Within two years of hiring, Andreas was assigned to the designated trial division of the firm. This was a small group of attorneys whose sole responsibility was to try the firm’s cases. Andreas worked exclusively in this capacity until he was terminated in 2008.

A separate department in the firm was dedicated solely to the preparation and filing of bankrupcy claim forms on behalf of the firm’s clients. These forms were filed with various Asbestos Settlement and/or Bankruptcy Trusts, often referred to as “Asbestos Trusts” or “Settlement Trusts.”

Importantly, during the last 10 years of his employment, Andreas states, he had “virtually no involvement with Defendants’ cases until they were assigned to the trial department.” In other words, he had no involvement in the preparation and filing of the claims.

According to the complaint, about five years after Andreas became employed by the firm, Brayton announced he no longer would pay for third-party malpractice insurance but the firm would be self-insured instead. He assured the associates that money would be set aside in an account specifically earmarked for malpractice defense and indemnity purposes.

Brayton further promised the assoicates, Andreas asserts, that their “malpractice defense coverage and indemnity rights would not be altered, qualified or diminished in any way by this development,” and he made further assurances along those lines.

The complaint devotes several pages to the revival of the Western Asbestos Company by Brayton and the “goal, laudable on its face” to uncover Western’s untapped liability insurance coverage policies so that asbestos victims could receive compensation.

The net result of this process was the “accumulation of hundreds of millions of dollars in default judgments in favor of Defendants’ clients” which were subsequently paid out of the roughly $2 billion in settlements obtained from several Western insurer defendants that were place in the Western Asbestos Settlement Trust. Brayton was on the advisory board of the Western Trust, the complaint says.

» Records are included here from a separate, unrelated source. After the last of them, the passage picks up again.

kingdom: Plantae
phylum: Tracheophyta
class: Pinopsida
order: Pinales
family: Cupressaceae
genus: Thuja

The complaint reads in respect of an Ohio Supreme Court action involving the firm:


According to the Court, Attorney Andreas was found to have engaged in a number of deceptive and unethical practices. Id. None of the fifty-three other partners and associates of Brayton Purcell were determined to have done anything inappropriate. To the contrary, the case against Attorney Andreas was built partly upon the candid testimony of one of the firm’s principals, Alan Brayton, Esq.
Brayton Purcell’s substantial stake in the proceedings became apparent the moment the startling Order & Opinion was issued on January 18, 2007. All of Judge Hanna’s findings of misconduct involved Attorney Andreas. No evidence was cited suggesting that he had been engaging in any misconduct with the knowledge and blessing of Brayton Purcell management.

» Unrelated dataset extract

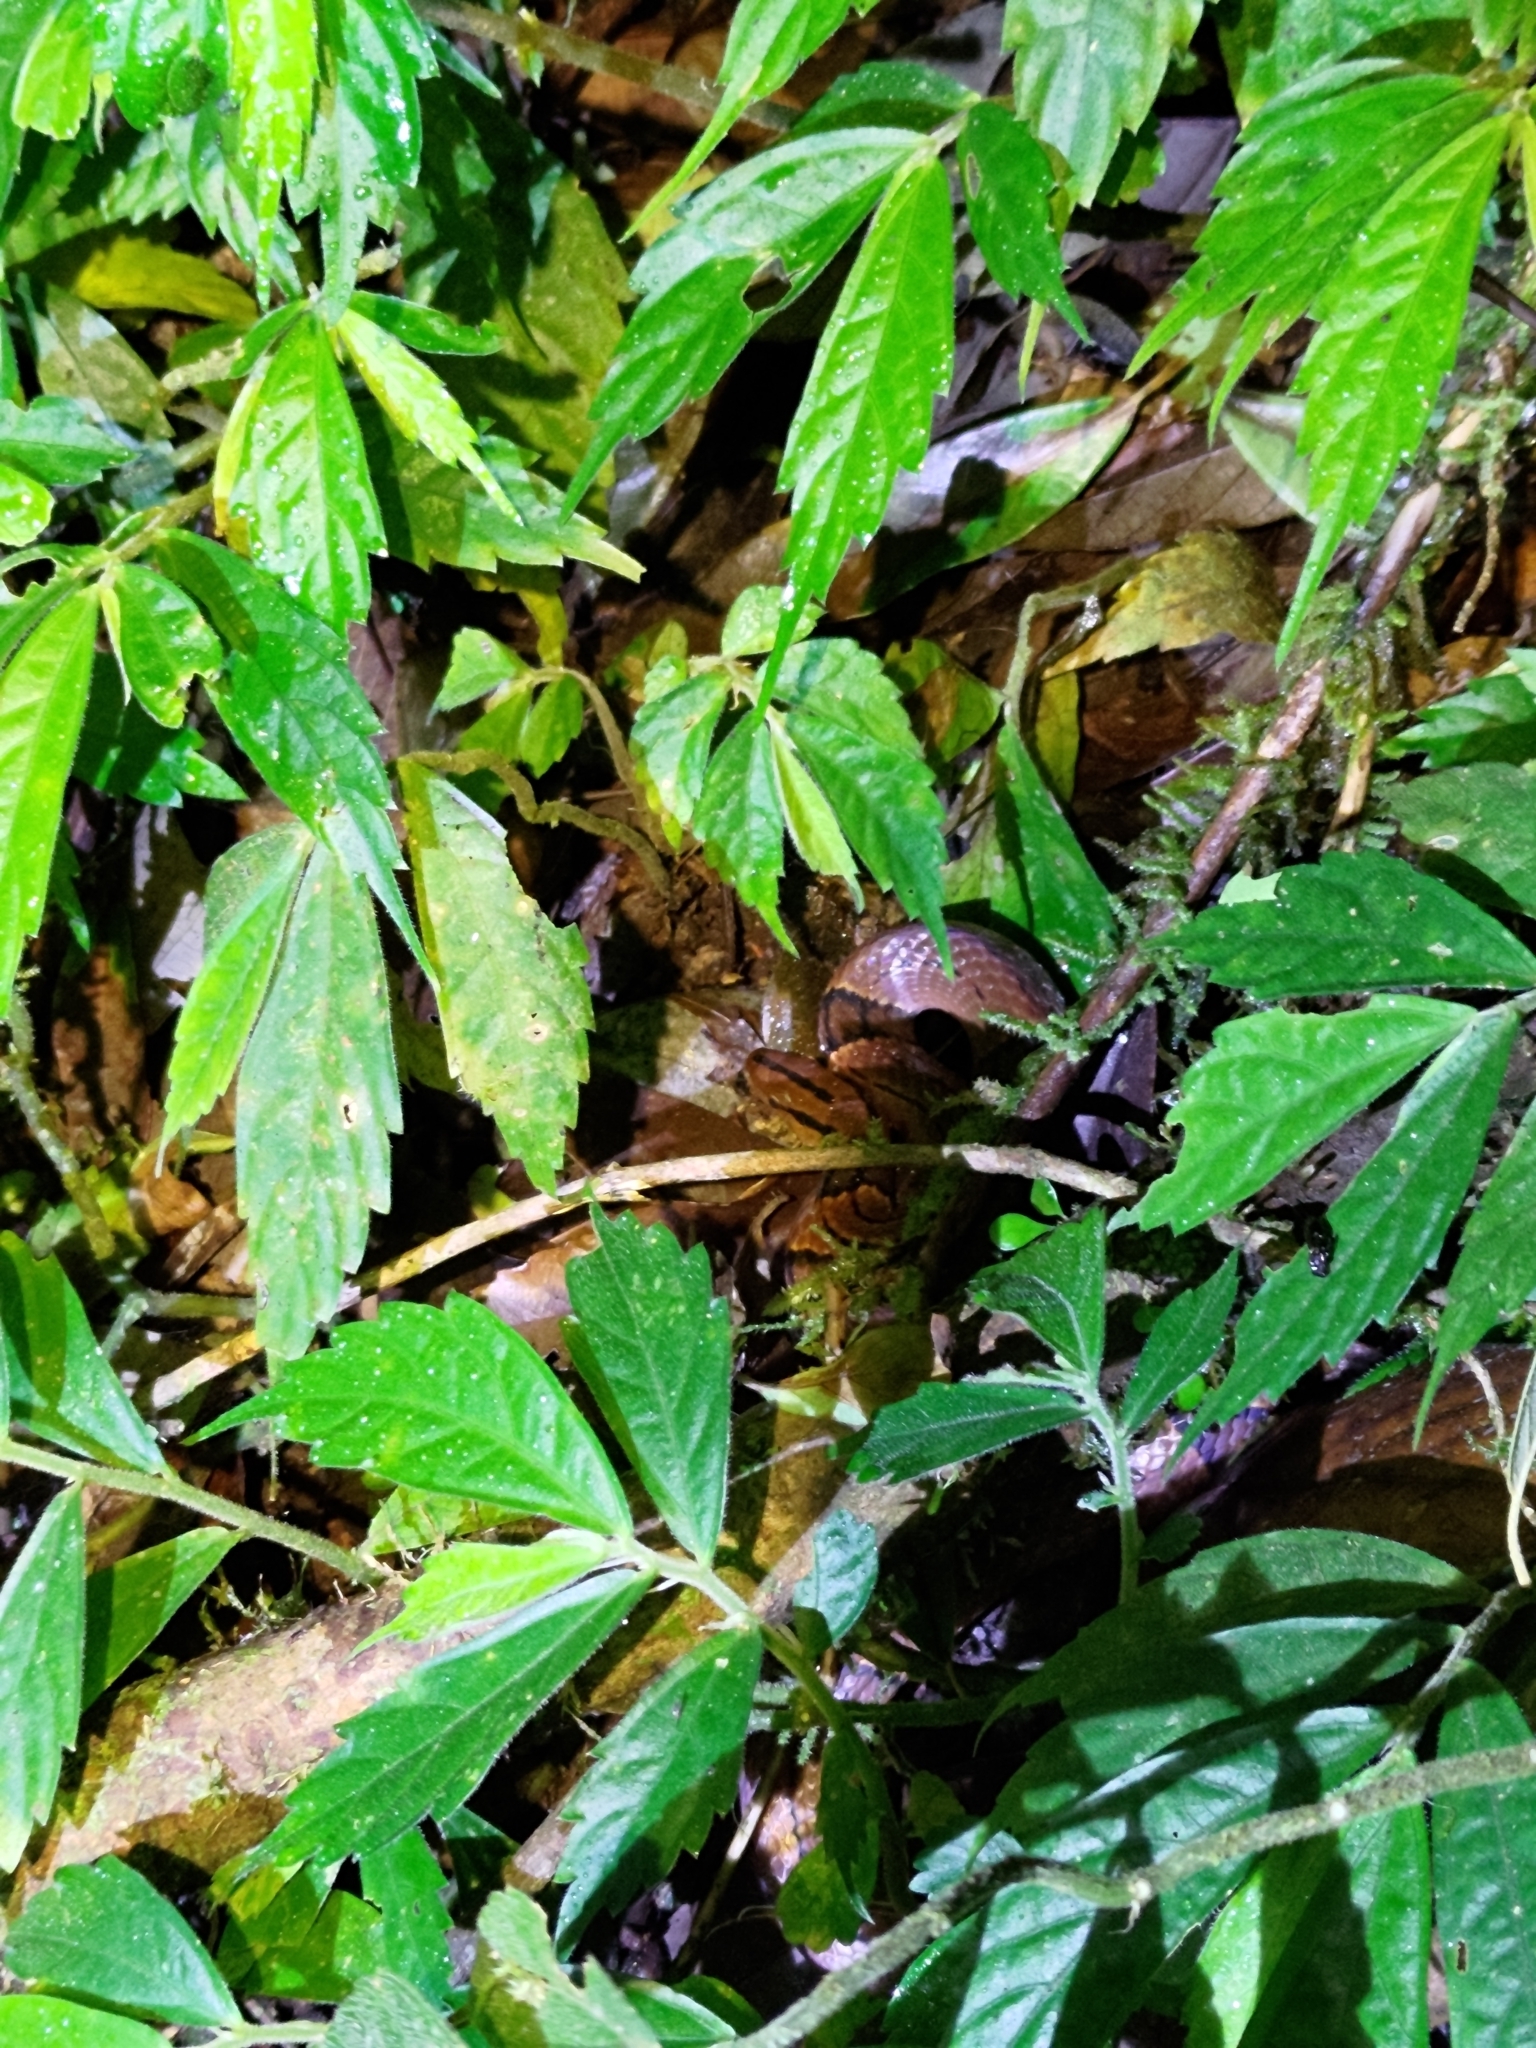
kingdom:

Andreas asserts that the Ohio Order was “replete with conduct specific findngs that had nothing whatsoever to do with [Andreas] and for which he bore no responsibility,” and that the only truthful statement in the Ohio Memo was that he was “licensed to practice law in California and was a member of Brayton Purcell” but not a partner with ownership interest.

Needless to say, the relationship between Andreas and the firm and its principals, especially Alan Brayton, continued to deteriorate. There are numerous conflicts and breaches over compenstation, indemnification, and the paying of attorney fees alleged in the complaint.